*** Opening of Document passage ***
Martha --
Around here, for regular dance-society gigs, callers get the same as one
musician (if there are three or four musicians); musicians start getting
smaller shares in bands with five or more people. In BACDS, sound pay is
a half-share. (At balls and camps, sound pay is usually less than a caller or
musician gets, but sometimes gets bulked up if it includes renting equipment
owned by the sound guy.)
Contra-dance minimums at BACDS dances are 50/50/25 (caller/musicians/sound),
everything-else minimums (which pretty much means English dance), are 20/20/20
but we usually don't actually pay a sound person for English.
Palo Alto contra has a roster of sound people, some of whom get paid, some of
whom volunteer, but all of whom are very professional about it.
My Regency dance group has free admission for caller and musicians and nobody
gets paid other than that. The lead musicians are invested in the group and
will always either show up or locate a sub; other band members are more on and
off.
I see most but not all local English and contra callers dancing at dances
called by other people pretty regularly. I see maybe 40% of local musicians
dancing elsewhere. But in many cases killer musicians got recruited to play
for English because of classical background and skills, rather than rising from
the ranks of the dancers, so we sometimes see them get recruited into dancing.
We've certainly had a thing with bands who have been playing a long time for
whom the thrill of playing for a half-full room of dancers is gone. I've
heard that "I'd rather sit on my porch and jam with my friends than come out
for fifty dollars." (And if that's how you feel about it, that's what you
should do, and no harm done.)
And we also have people who make their living from music (patchwork of teaching
classes, private students, concerts, our low-paying dance gigs, etc) who come
out and dance just to dance, and that's beautiful when it happens.
-- Alan
The relative merits of pay for callers, musicians and
sound people would be
a good topic for discussion.
I'm both a musician and a caller, too, and while
calling is harder for me,
it's possibly because I've not been doing it for 60 years, which is about
how long I've been a musician. So you might say I put in the hard work years
ago on playing music and am putting in the hard work now to call. If I
became a sound person, I'd have to work pretty hard, too. But just about the
time that I got to be worth paying a lot of money for, it would probably be
easy.
But I am curious - in your groups, are callers paid
more, or less, than
musicians (on average)? How about the sound guys? And on what do you base
the amounts?
I remember a discussion on approximately this topic a
couple of years ago,
where someone had moved from a large dance community, where she was paid
rather handsomely, to a small community where everyone was a volunteer. If I
remember right, she enjoyed being a part of both communities, but noted that
the one difference was that the volunteers were more likely *not *to show up
if there was a difficulty, whereas the paid talent would show up even in a
snowstorm. You were paying, in other words, for professionalism.
*** Close of Document passage ***
*** Opening of The data ***
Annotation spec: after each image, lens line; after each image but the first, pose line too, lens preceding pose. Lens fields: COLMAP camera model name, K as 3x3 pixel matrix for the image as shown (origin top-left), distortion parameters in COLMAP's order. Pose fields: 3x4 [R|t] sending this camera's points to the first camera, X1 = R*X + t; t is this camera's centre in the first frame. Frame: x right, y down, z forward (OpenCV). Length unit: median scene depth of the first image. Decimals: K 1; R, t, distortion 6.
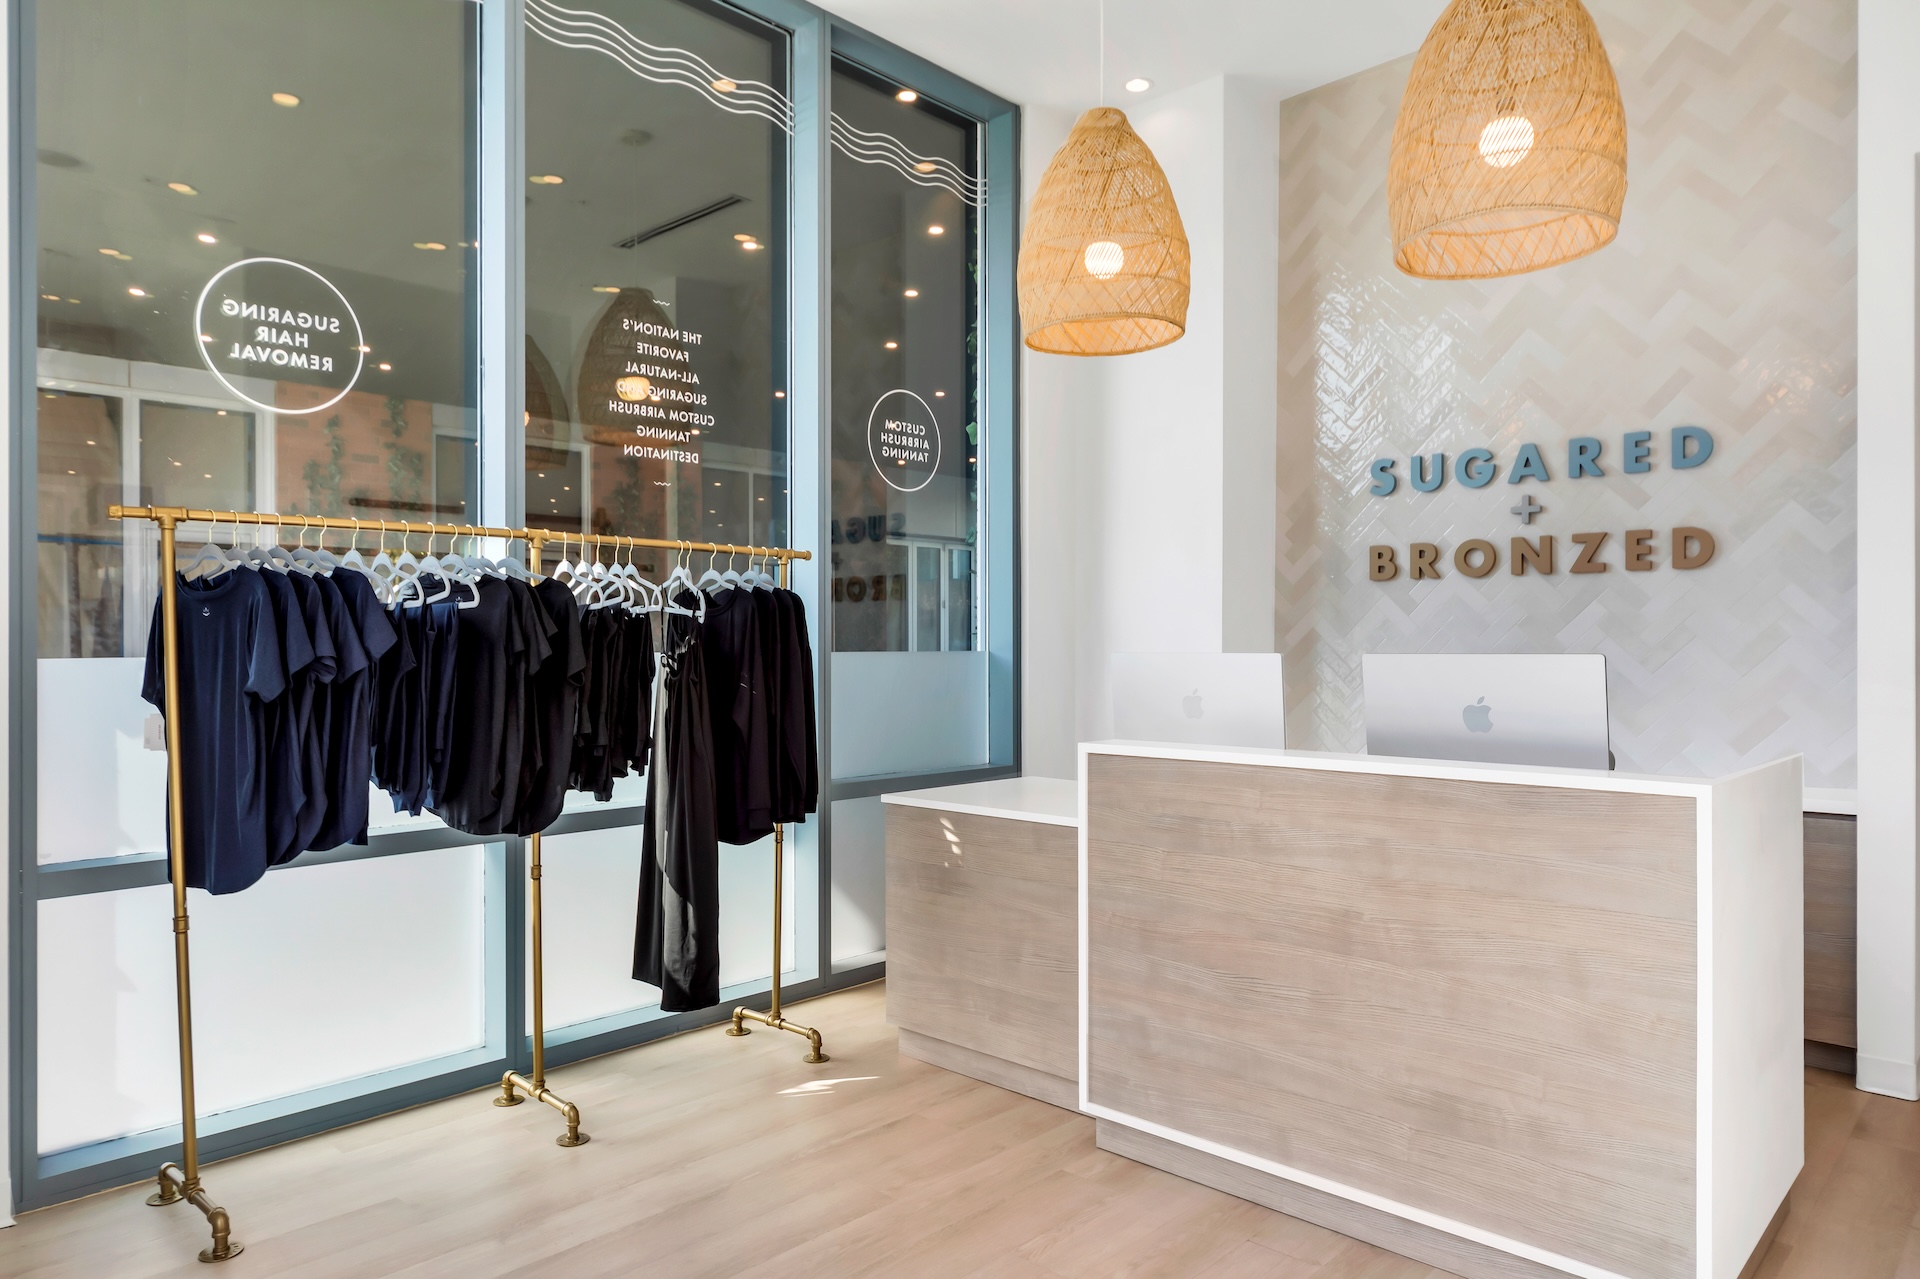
lens RADIAL K [[1205.7, 0, 968.2], [0, 1205.7, 650.8], [0, 0, 1]] dist [-0.002743, -0.000192]
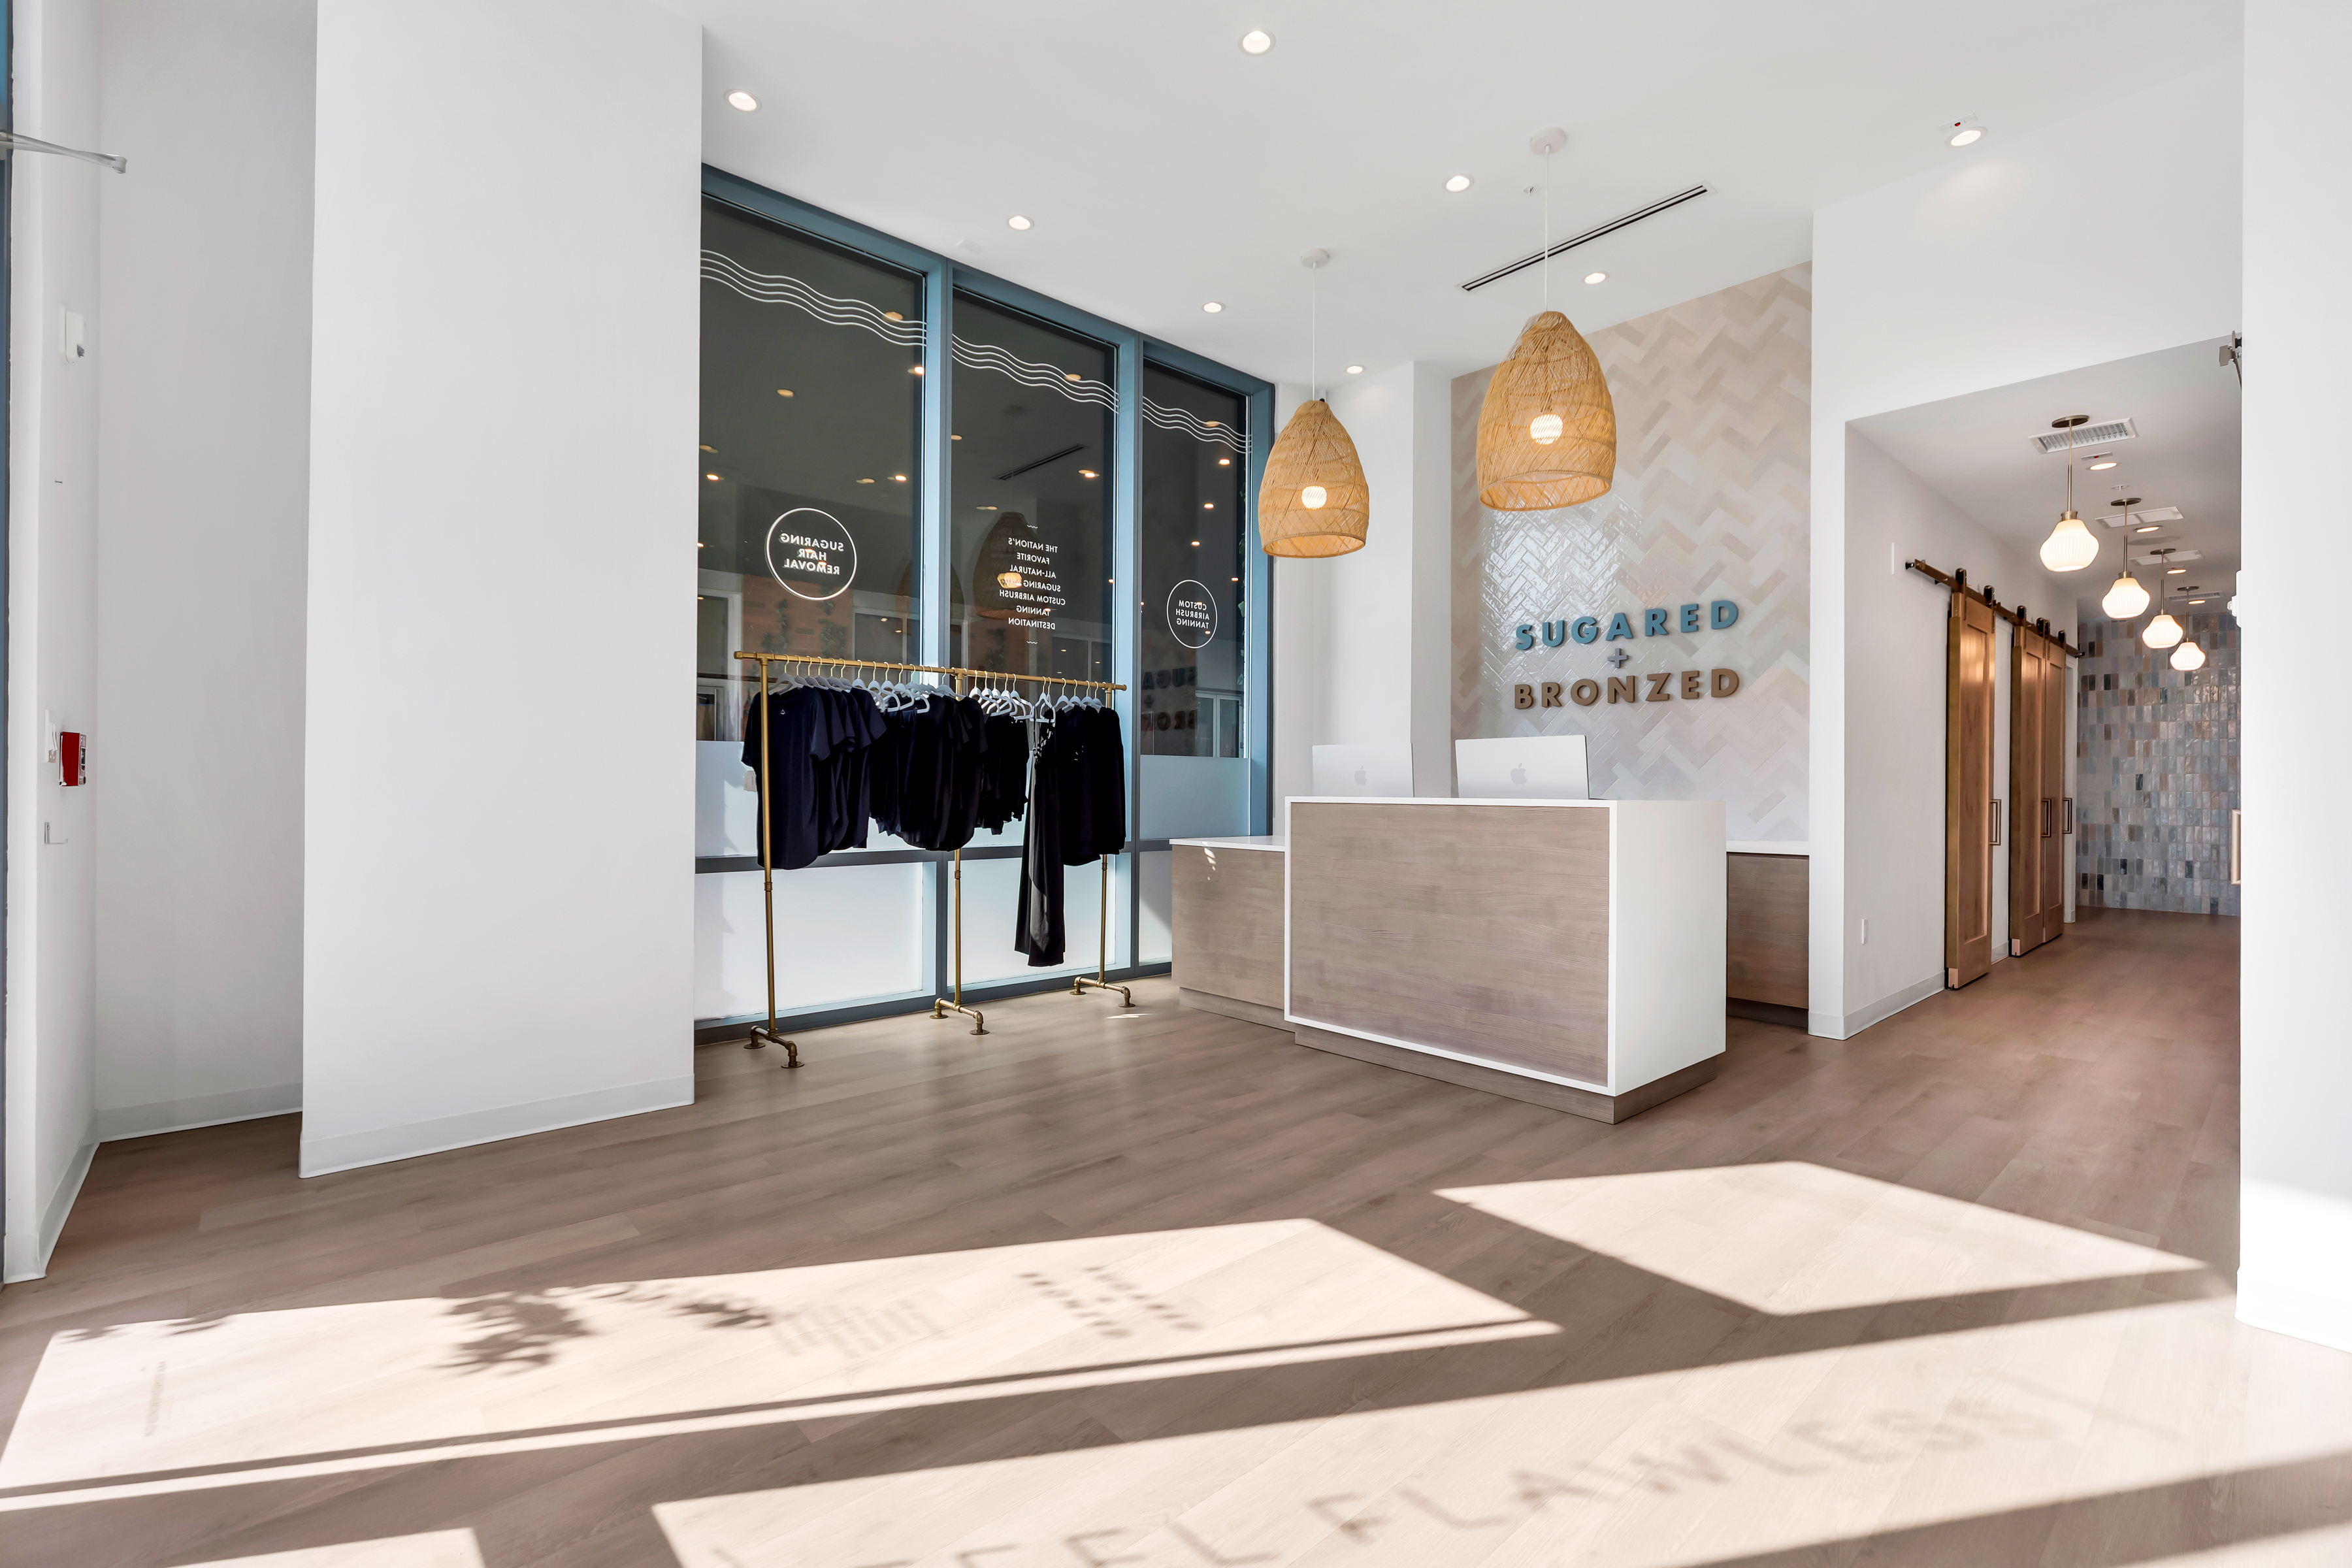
lens RADIAL K [[1024.5, 0, 1187.4], [0, 1024.5, 784.7], [0, 0, 1]] dist [0.001711, -0.000077]
pose [[0.996565, 0.006412, -0.082569, 0.053340], [-0.007209, 0.999930, -0.009355, 0.053883], [0.082504, 0.009918, 0.996541, -0.289451]]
*** Close of The data ***
**Task item A:**
Answer these questions from the passage on dance pay:
(i) What are the contra-dance minimums at BACDS dances for caller, musicians and sound?
(ii) Apart from free admission, what payment do the caller and musicians receive in the Regency dance group?
(iii) For roughly how many years has the writer who is both a musician and a caller been a musician?
**Task item B:** Carry on the passage on dance pay from the point at which it stops.
The listing is not required for anything that follows.

**Task answer A:**
(i) 50/50/25 (caller/musicians/sound).
(ii) None; nobody is paid beyond free admission.
(iii) About 60 years.

**Task answer B:**
Then there is a curious situation that has developed
here. Our musicians,
years ago, were part of the dance community. They'd come to our dances, and
at our dance weekend, they'd dance, and jam on the lawn, and we'd all dine
together. Then we started rewarding them with higher pay because we liked
their contribution so much. The result over time was that they started
treating it as a gig rather than as a social event. Now they show up about
ten minutes before dance time, they play, and then they either go home or,
at our dance weekend, they find some out-of-the-way place to jam, away from
the dancers. I just looked at our list of bands, and there's only one
person - okay, two - listed in our local contra dance bands that regularly
dance with us any more. Is that normal in your communities?
M
E
On Sun, Jun 19, 2011 at 6:52 PM, Cynthia Phinney
<online(a)starleft.org>wrote;wrote:
> At our series (a small local dance in rural
Maine), we divide the door up
> into one share each for band members, caller, and sound (sound gets one
> share) for bands of five people or less. Once the bands get over five
> people, the caller gets a larger share.
>
> My experience of being both a caller AND a musician, is that calling is
> significantly more work than playing. I also find that it is more work,
> usually, to call for a large band than a small one. Communication is more
> challenging, and there is usually more doodling and chatting in the
> background from the band. Plus - for us - some of our larger bands are
> students and so the music isn't perfectly honed for dancers, which means
> that the caller is needed even more to help keep the dancers on the phrase
> since it isn't so crisply defined by the musicians (our dance also has a
> significant percentage of inexperienced dancers).
>
> -cynthia
>
>
> -----Original Message-----
> From: callers-bounces(a)sharedweight.net
> [mailto:callers-bounces@sharedweight.net] On Behalf Of Dan Pearl
> Sent: Sunday, June 19, 2011 12:50 PM
> To: callers(a)sharedweight.net
> Subject: Re: [Callers] Caller Fees
>
> Interesting!
>
> I chair the Thursday Night Dance Committee of NEFFA, which runs a weekly
> dance
> at the Concord Scout House, in Massachusetts. I would characterize our pay
> as
> good. Here are the basics:
>
> 1. We expect equal shares for all performers (musicians/callers). In only
> very
> unusual circumstances will we pay different amounts.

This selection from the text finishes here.